Seeks rapid growthElisabeth Femsteinevik, Deputy Exploration Manager North Sea and Norwegian Sea at DNO Norge. Photo: Ronny Setså

Seeks rapid growth

DNO is the oldest oil and gas company in Norway, founded in 1971. With its 50th anniversary coming up in 2021, the company has set a high target through its 50 by 50 ambition (50 000 barrels of oil per day (bopd) production on the Norwegian continental shelf (NCS) by the 50th anniversary).

– We are looking to grow on the NCS, said Elisabeth Femsteinevik, Deputy Exploration Manager North Sea and Norwegian Sea at DNO Norge, during the NCS Exploration Strategy 2019 conference in Stavanger on November 21th.

During the first half of 2019, DNO produced on average 16 900 bopd. That means one or several aquisitions will be needed to reach the company’s target.

However, Femsteinevik also said DNO will continue to grow through exploration and maturing its portfolio which includes 86 licences on the NCS.

In 2020, the company may drill up to five exploration wells in the North Sea, three in the Norwegian Sea and one in the Barents Sea.

– Looking further out, our target is about 6 – 8 exploration wells per year.

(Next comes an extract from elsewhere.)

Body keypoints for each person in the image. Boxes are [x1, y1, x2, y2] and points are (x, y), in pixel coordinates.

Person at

The best possible database

While DNO started its activities on the NCS in the early 1970s, it has since ventured out abroad and become a significant player in the Middle East with production in Kurdistan and exploration and development assets in Yemen.

DNO re-entered Norway in 2017 with the aquisition of Origo Exploration and expanded its Norwegian footprint this year by aquiring Faroe Petroleum.

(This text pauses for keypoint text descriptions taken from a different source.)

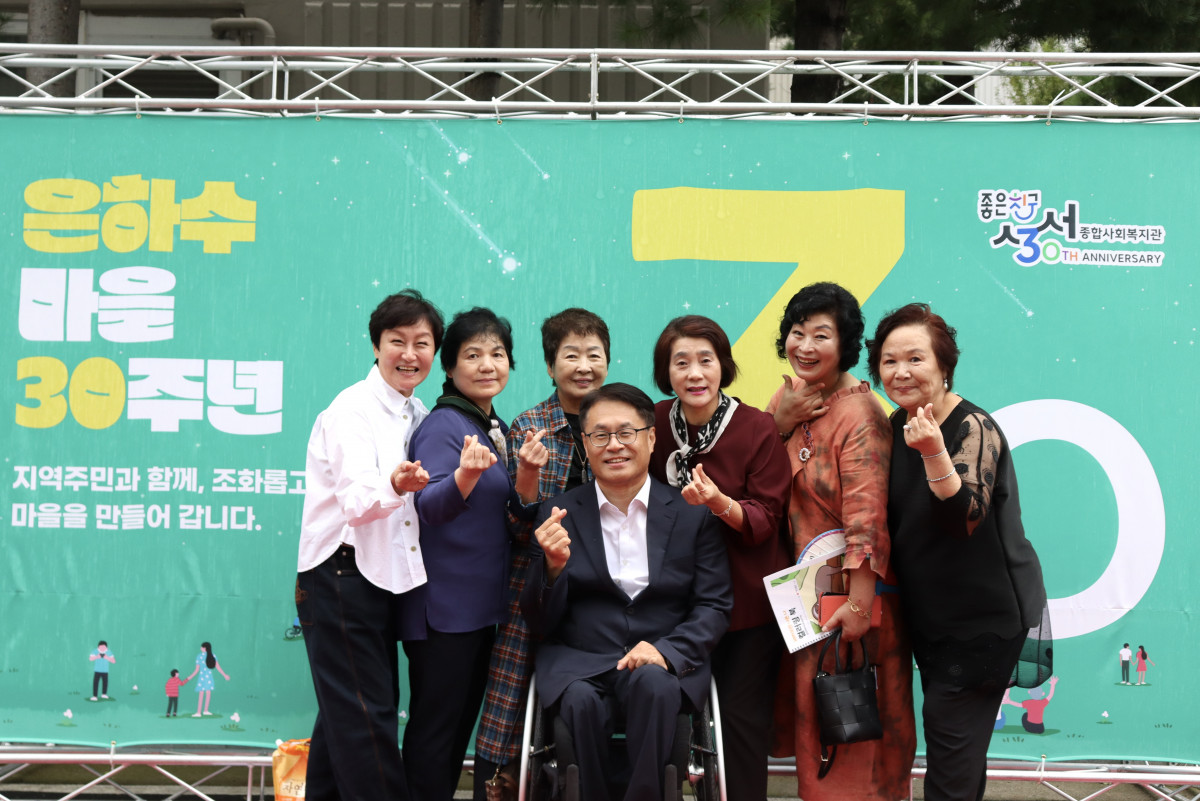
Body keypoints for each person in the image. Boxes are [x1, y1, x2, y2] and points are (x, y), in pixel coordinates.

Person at [867, 302, 1049, 801]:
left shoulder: (973, 427)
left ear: (944, 366)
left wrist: (933, 451)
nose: (901, 371)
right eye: (889, 361)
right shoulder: (897, 424)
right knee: (958, 753)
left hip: (980, 623)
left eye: (915, 358)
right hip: (933, 620)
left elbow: (964, 517)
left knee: (951, 754)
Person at [520, 383, 733, 801]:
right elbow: (539, 620)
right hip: (580, 660)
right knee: (578, 700)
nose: (614, 445)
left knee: (655, 684)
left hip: (661, 656)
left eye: (626, 432)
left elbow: (714, 605)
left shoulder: (692, 515)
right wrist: (552, 569)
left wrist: (668, 652)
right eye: (600, 435)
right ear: (586, 445)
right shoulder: (558, 513)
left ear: (651, 438)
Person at [764, 283, 915, 801]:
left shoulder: (862, 414)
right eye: (797, 332)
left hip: (852, 600)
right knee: (817, 726)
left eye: (821, 335)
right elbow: (756, 479)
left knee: (851, 730)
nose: (805, 346)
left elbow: (867, 519)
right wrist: (779, 423)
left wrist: (859, 605)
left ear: (845, 344)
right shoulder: (787, 398)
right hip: (804, 598)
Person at [295, 288, 444, 801]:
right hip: (339, 577)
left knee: (345, 718)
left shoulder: (416, 412)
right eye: (397, 341)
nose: (410, 354)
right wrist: (396, 484)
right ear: (376, 345)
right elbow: (358, 502)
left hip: (376, 577)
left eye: (422, 343)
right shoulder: (352, 410)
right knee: (366, 718)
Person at [646, 315, 791, 801]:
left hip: (744, 606)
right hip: (671, 600)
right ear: (666, 372)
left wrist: (718, 503)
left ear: (723, 366)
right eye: (681, 362)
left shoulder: (756, 428)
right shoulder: (652, 425)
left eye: (705, 361)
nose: (695, 374)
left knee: (739, 722)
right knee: (662, 711)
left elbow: (768, 518)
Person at [404, 307, 544, 801]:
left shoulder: (491, 424)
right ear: (448, 366)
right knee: (435, 733)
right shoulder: (444, 426)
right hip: (445, 611)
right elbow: (429, 506)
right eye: (473, 355)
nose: (488, 365)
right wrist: (465, 475)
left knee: (453, 731)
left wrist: (526, 475)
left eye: (498, 354)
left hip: (478, 611)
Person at [473, 308, 611, 798]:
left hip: (605, 586)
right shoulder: (530, 426)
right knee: (510, 690)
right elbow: (514, 527)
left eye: (594, 355)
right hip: (534, 577)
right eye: (570, 355)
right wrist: (528, 475)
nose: (584, 366)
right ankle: (498, 781)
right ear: (551, 366)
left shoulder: (619, 423)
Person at [185, 641, 230, 716]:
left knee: (201, 694)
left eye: (202, 647)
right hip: (209, 677)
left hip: (202, 677)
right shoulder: (213, 655)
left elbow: (196, 670)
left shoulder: (199, 656)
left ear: (205, 648)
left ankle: (199, 712)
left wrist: (189, 678)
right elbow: (218, 667)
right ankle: (205, 711)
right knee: (208, 693)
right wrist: (224, 675)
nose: (200, 648)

– As such, we are a new company and currently focusing on managing our portfolio and our opportunities. We have a broad and diverse portfolio of assets spread over different trap types, exploration themes (frontier, growth and infrastructure driven exploration), risk categories and plays.

According to Femsteinevik, the company’s philosophy when it comes to making good decisions on their exploration portfolio is to first and foremost have the best possible database.

– Tools and new technology are important as well, but those won’t help you if you start out with poor data.